─── RECORDS FOR THIS EXERCISE ───

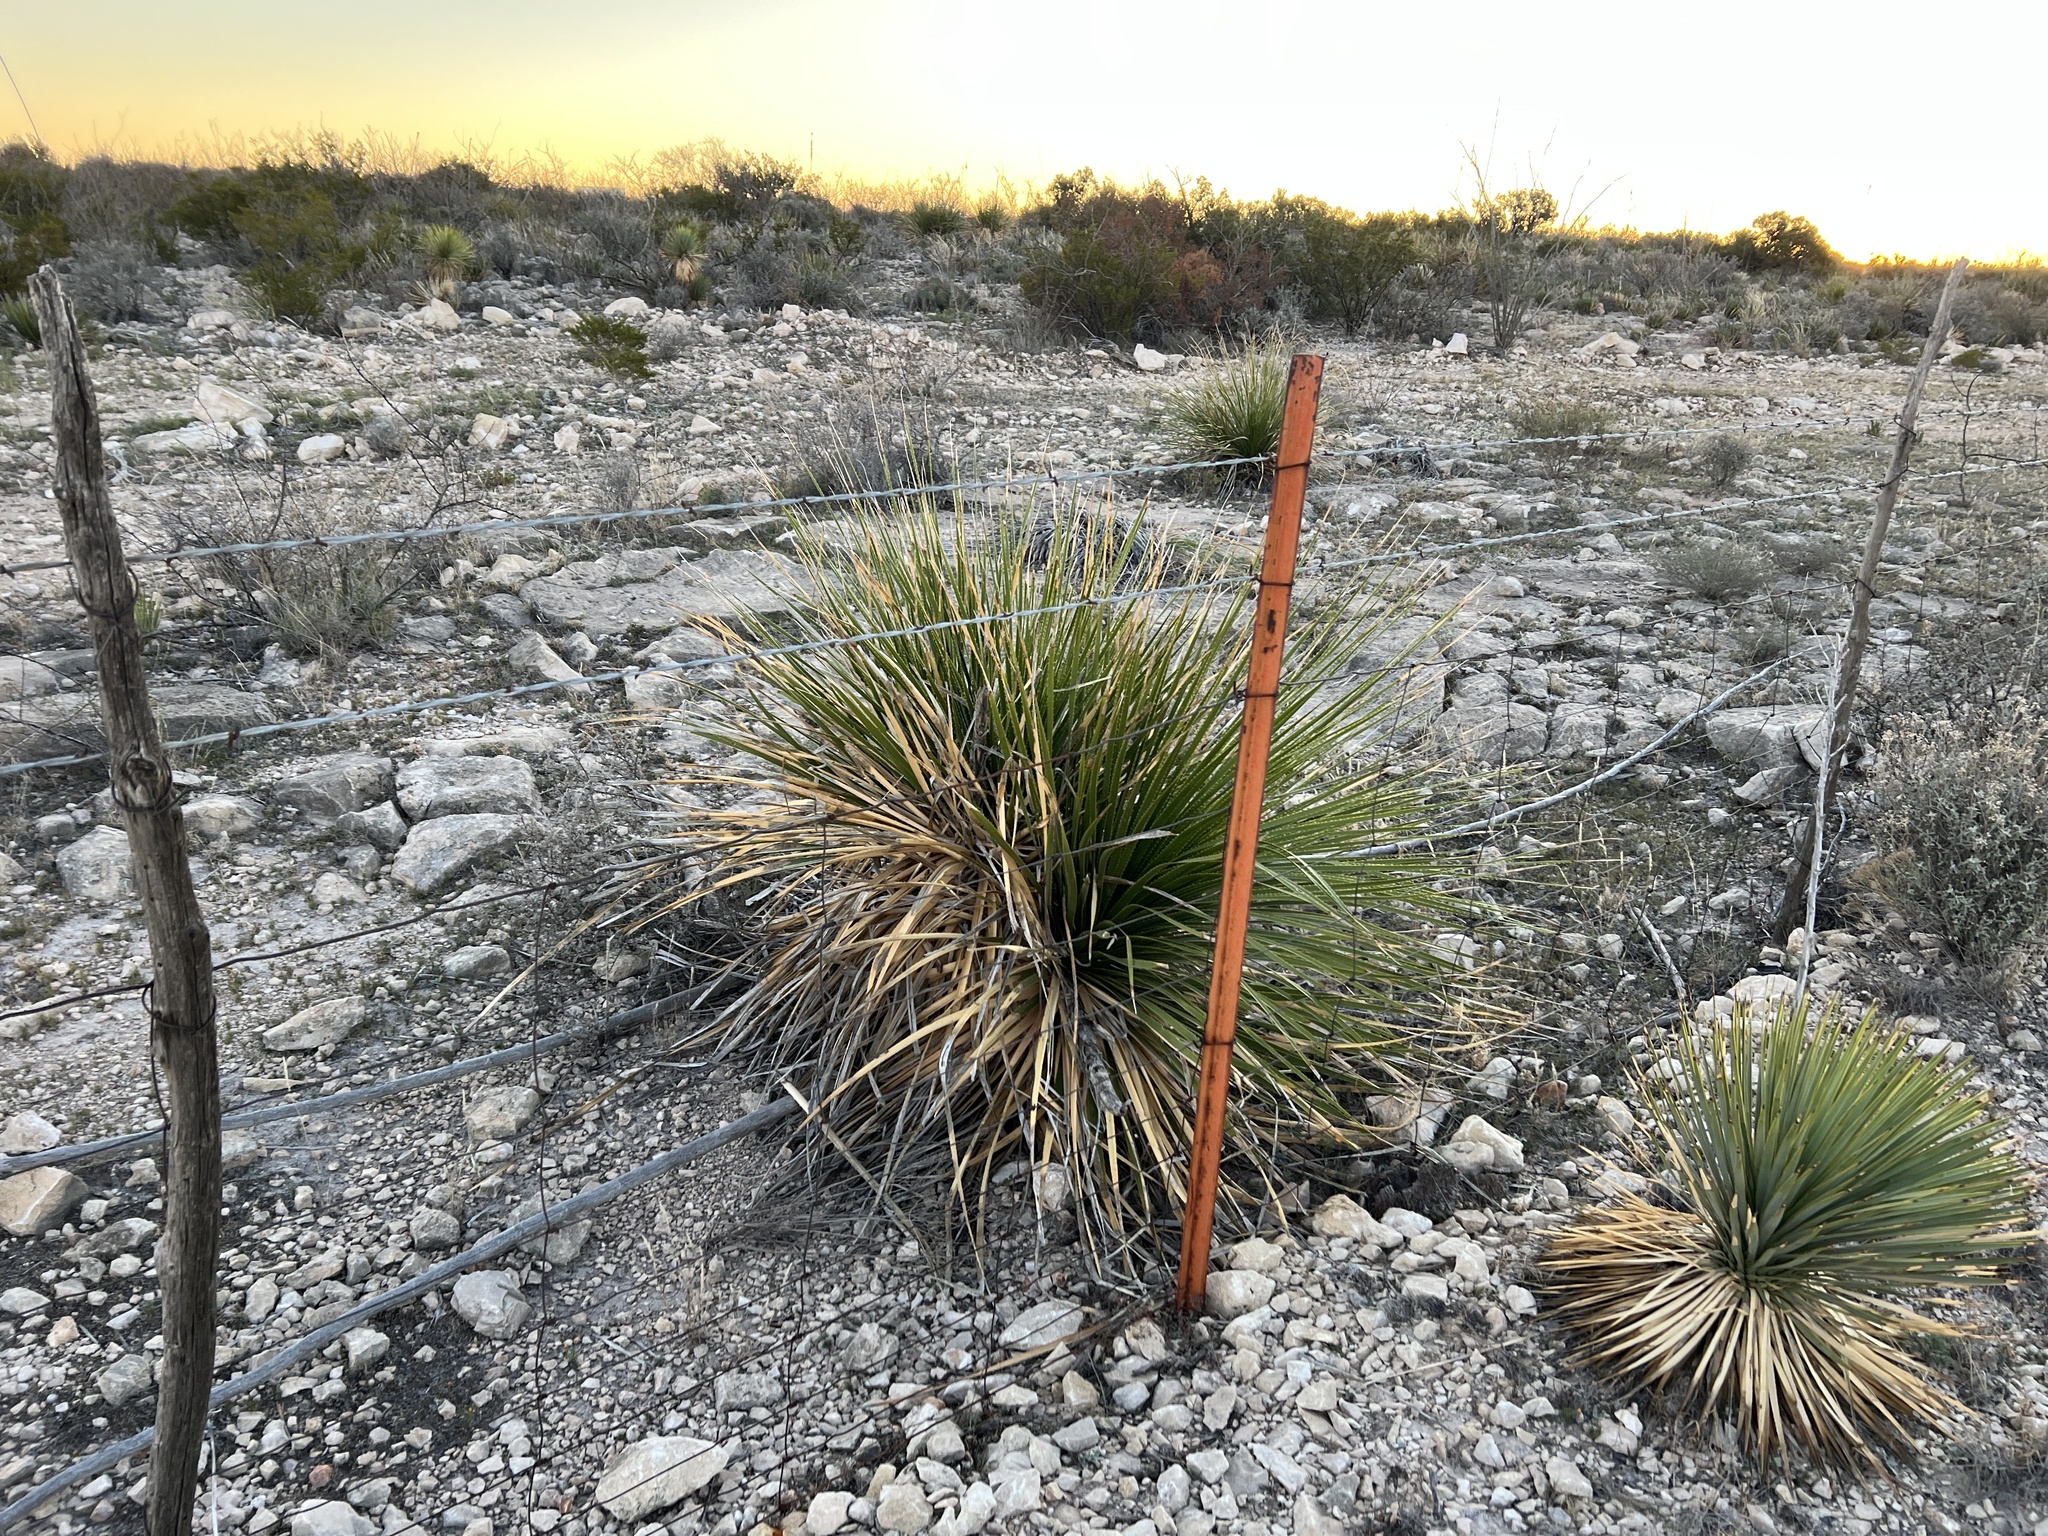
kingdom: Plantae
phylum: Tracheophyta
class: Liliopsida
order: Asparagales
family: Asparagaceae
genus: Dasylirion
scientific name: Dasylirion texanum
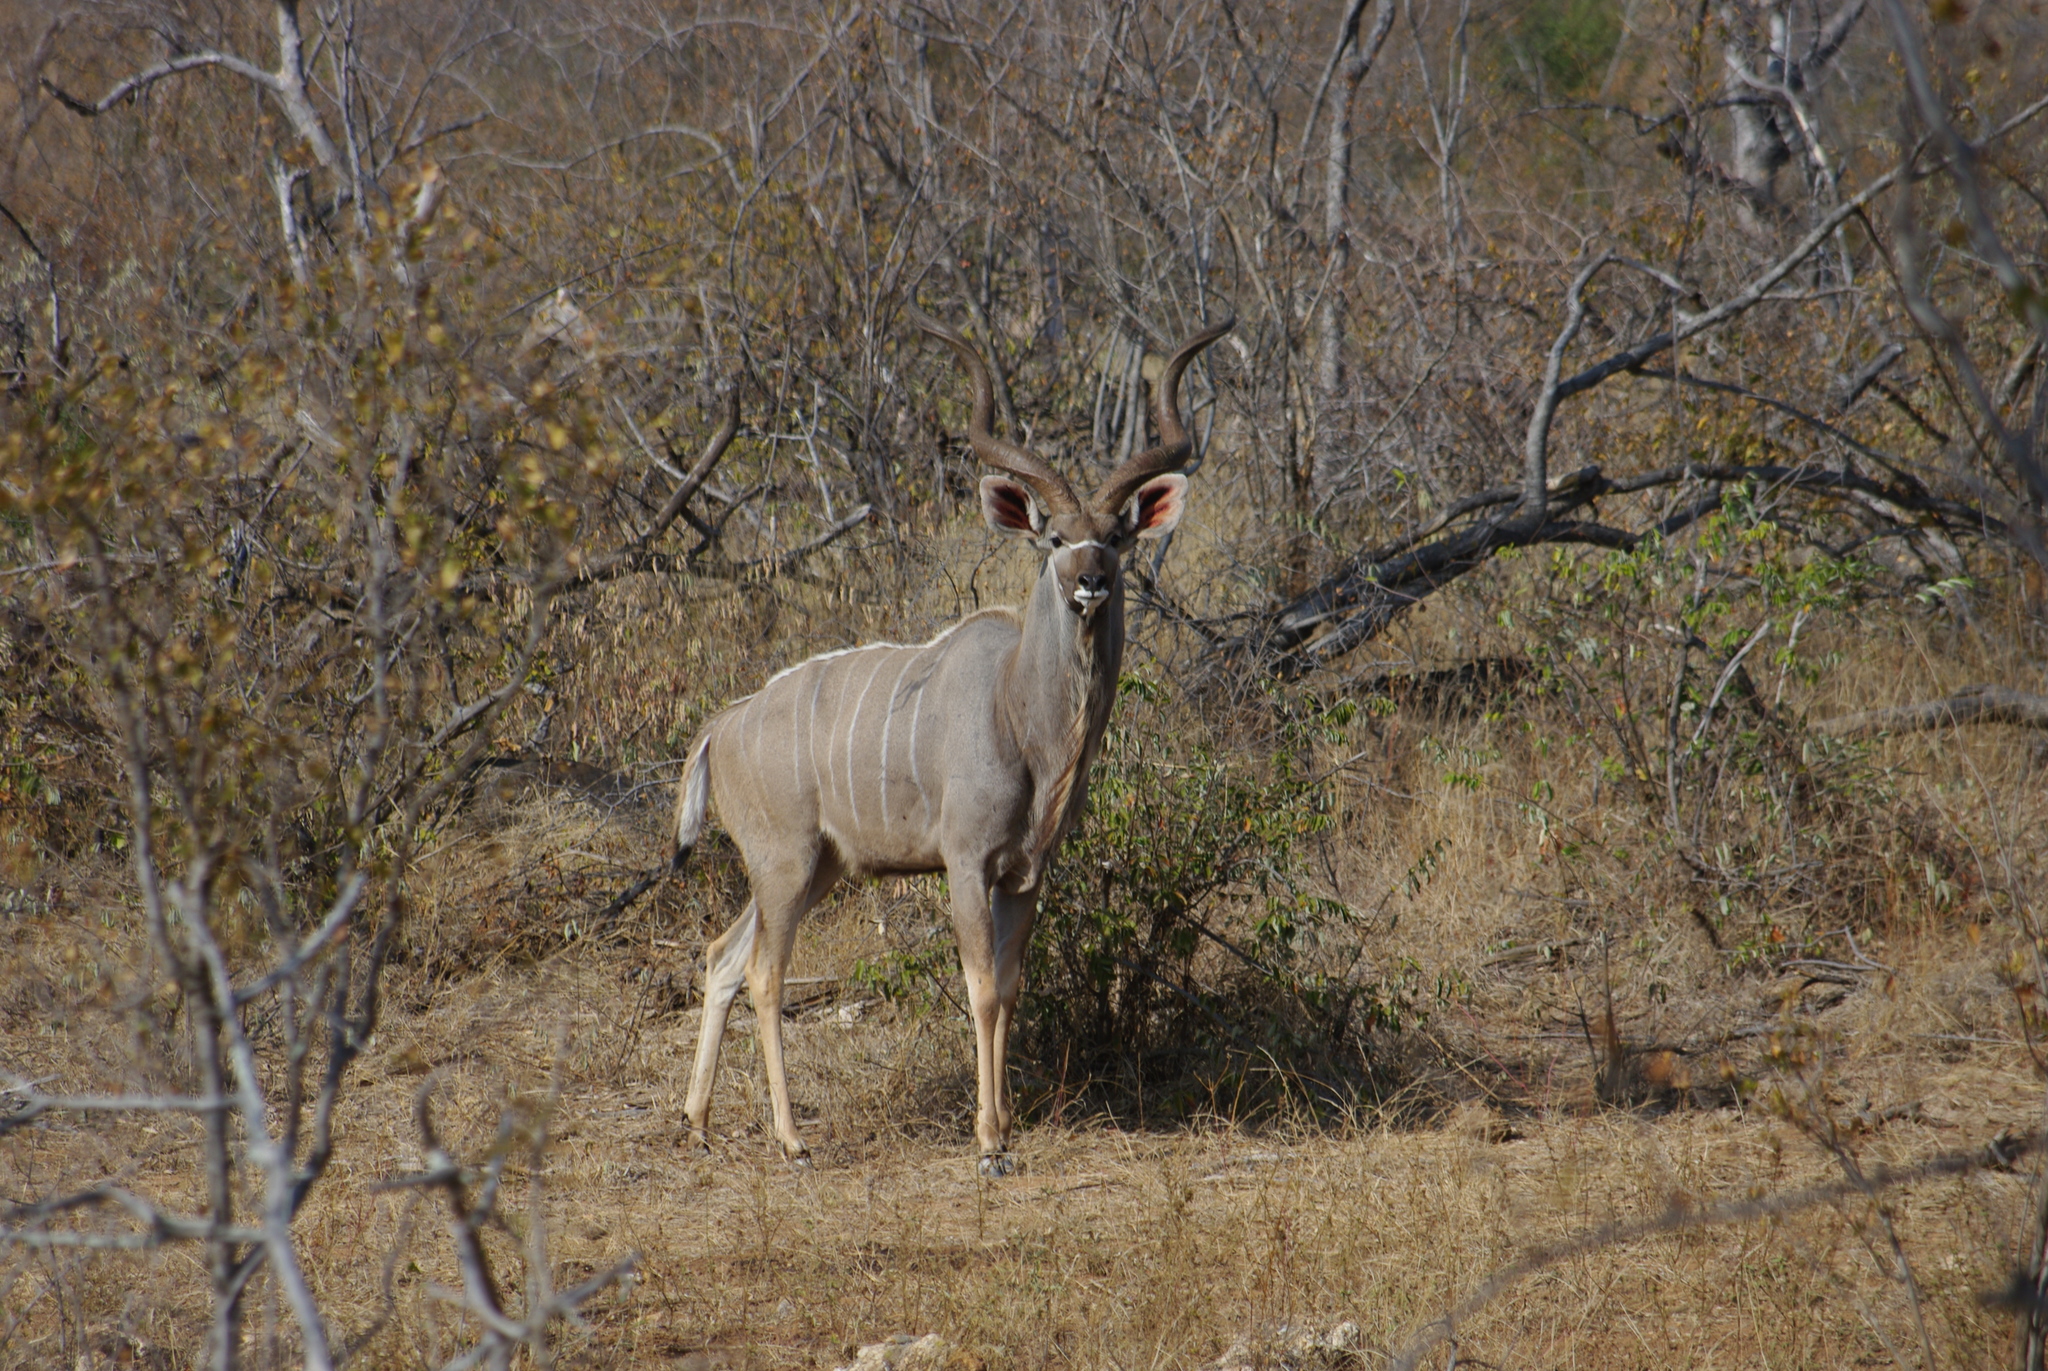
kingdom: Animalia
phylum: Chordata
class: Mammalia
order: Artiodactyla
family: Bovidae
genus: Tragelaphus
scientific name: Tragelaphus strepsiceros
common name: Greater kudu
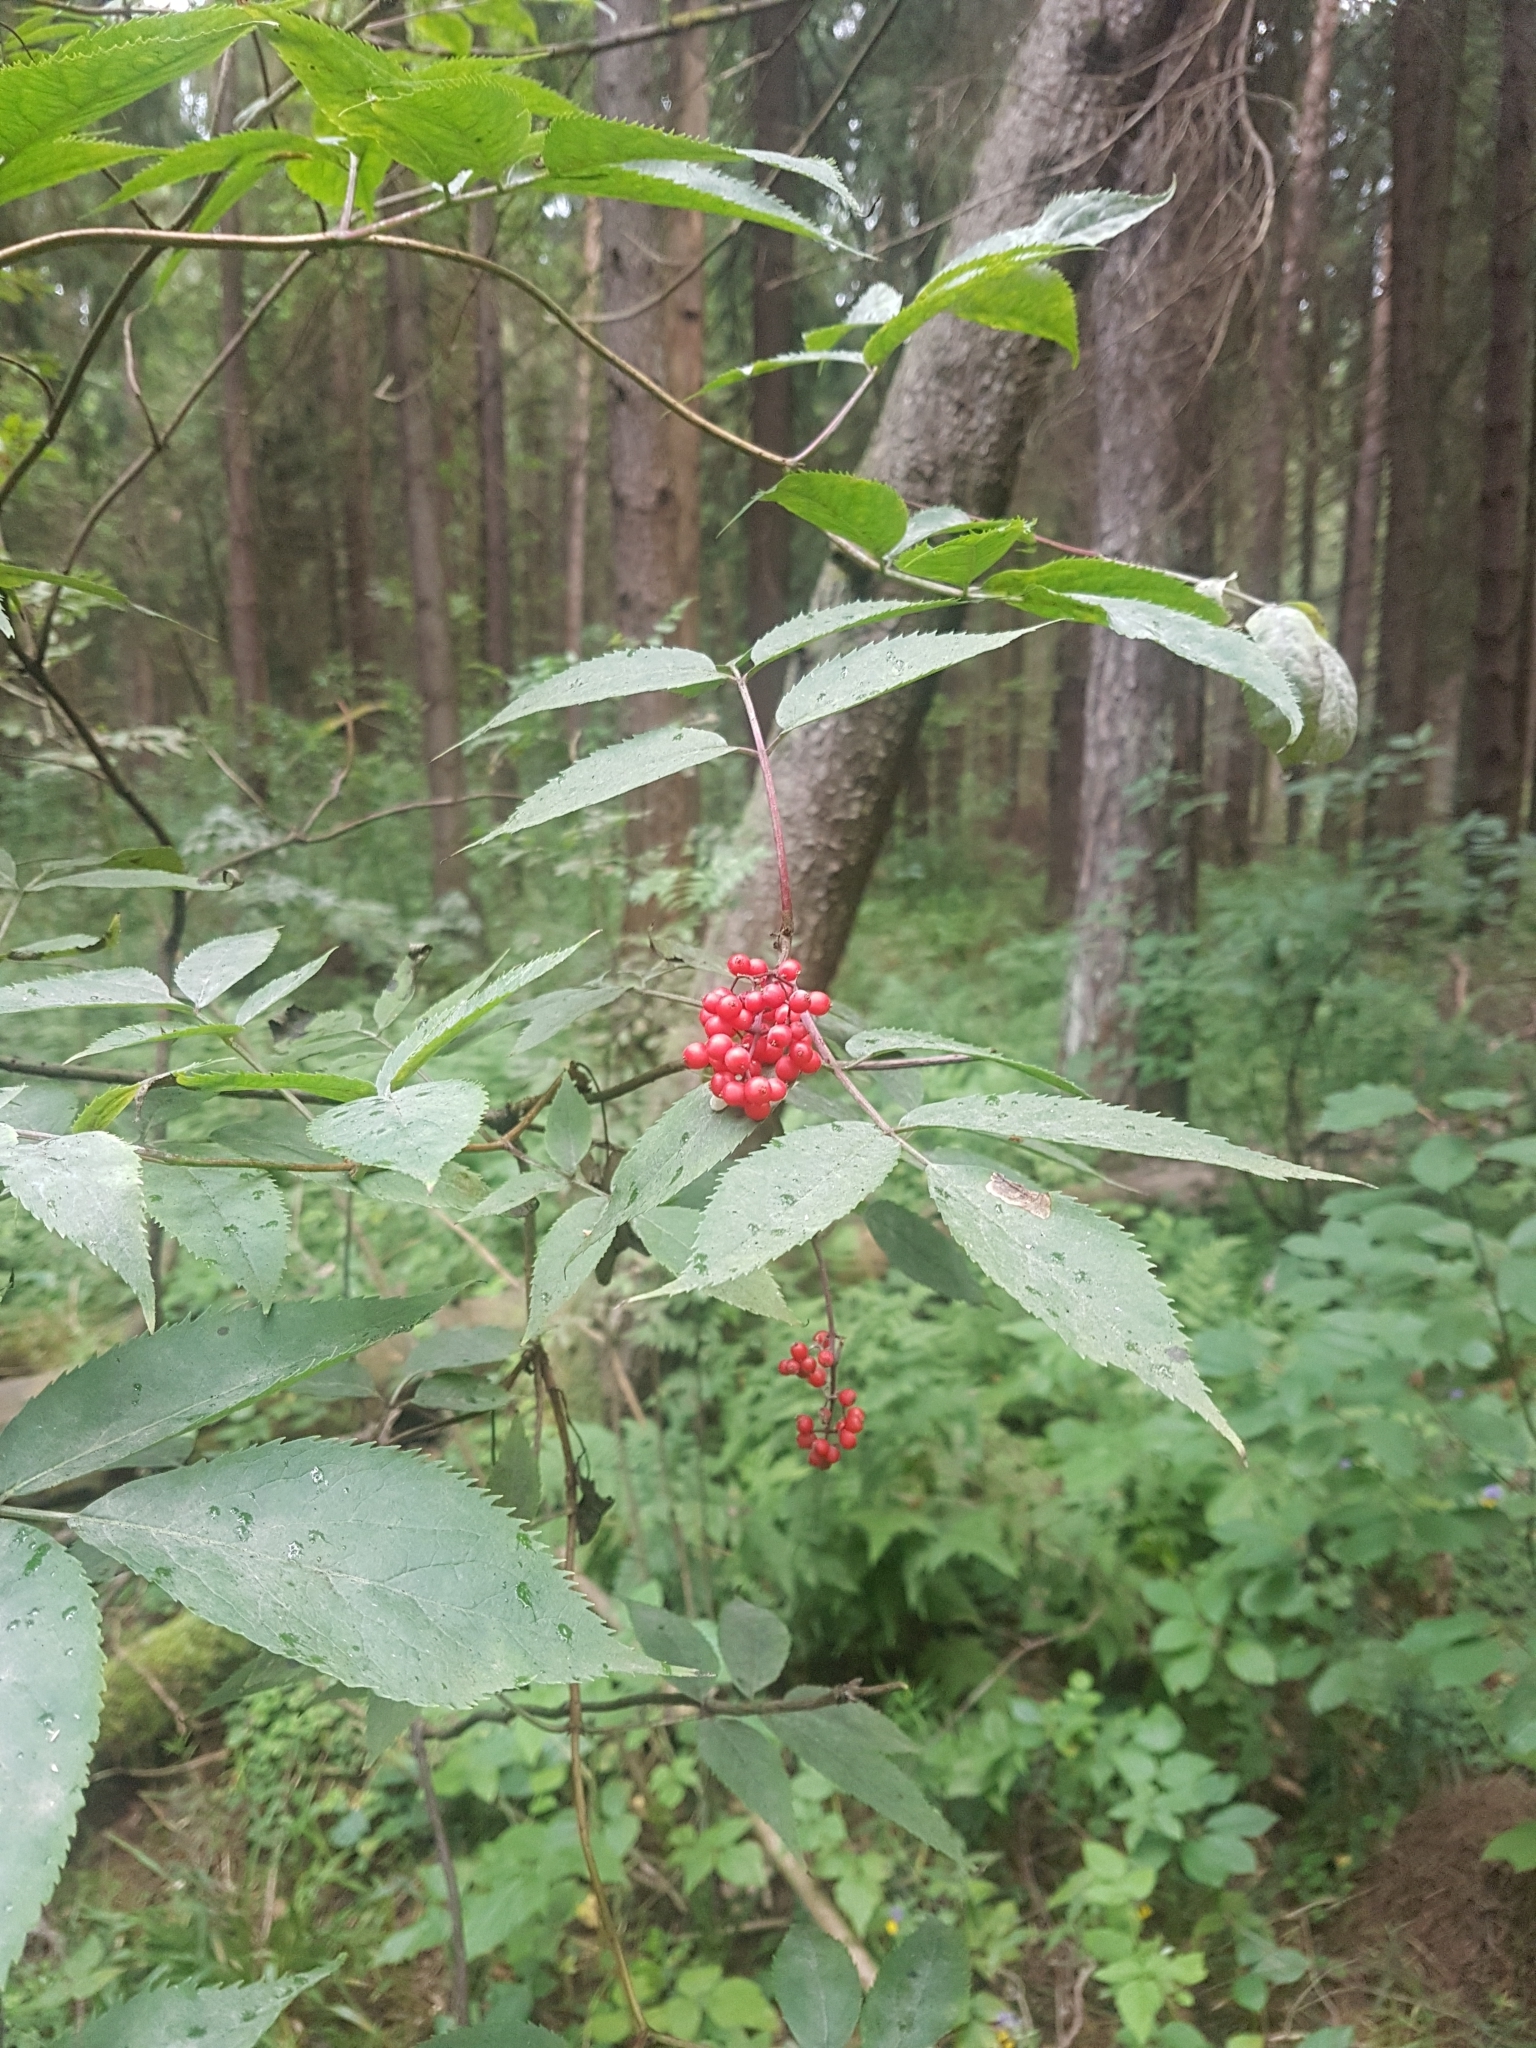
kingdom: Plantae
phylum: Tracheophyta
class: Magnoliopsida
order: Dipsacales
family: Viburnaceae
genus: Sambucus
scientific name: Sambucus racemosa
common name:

───

EXERCISE:
Update all the entries above so that every "scientific name" becomes "binomial name", with everything else left as it is. Leave the pictures out.

FULL RESPONSE:
kingdom: Plantae
phylum: Tracheophyta
class: Liliopsida
order: Asparagales
family: Asparagaceae
genus: Dasylirion
binomial name: Dasylirion texanum
kingdom: Animalia
phylum: Chordata
class: Mammalia
order: Artiodactyla
family: Bovidae
genus: Tragelaphus
binomial name: Tragelaphus strepsiceros
common name: Greater kudu
kingdom: Plantae
phylum: Tracheophyta
class: Magnoliopsida
order: Dipsacales
family: Viburnaceae
genus: Sambucus
binomial name: Sambucus racemosa
common name:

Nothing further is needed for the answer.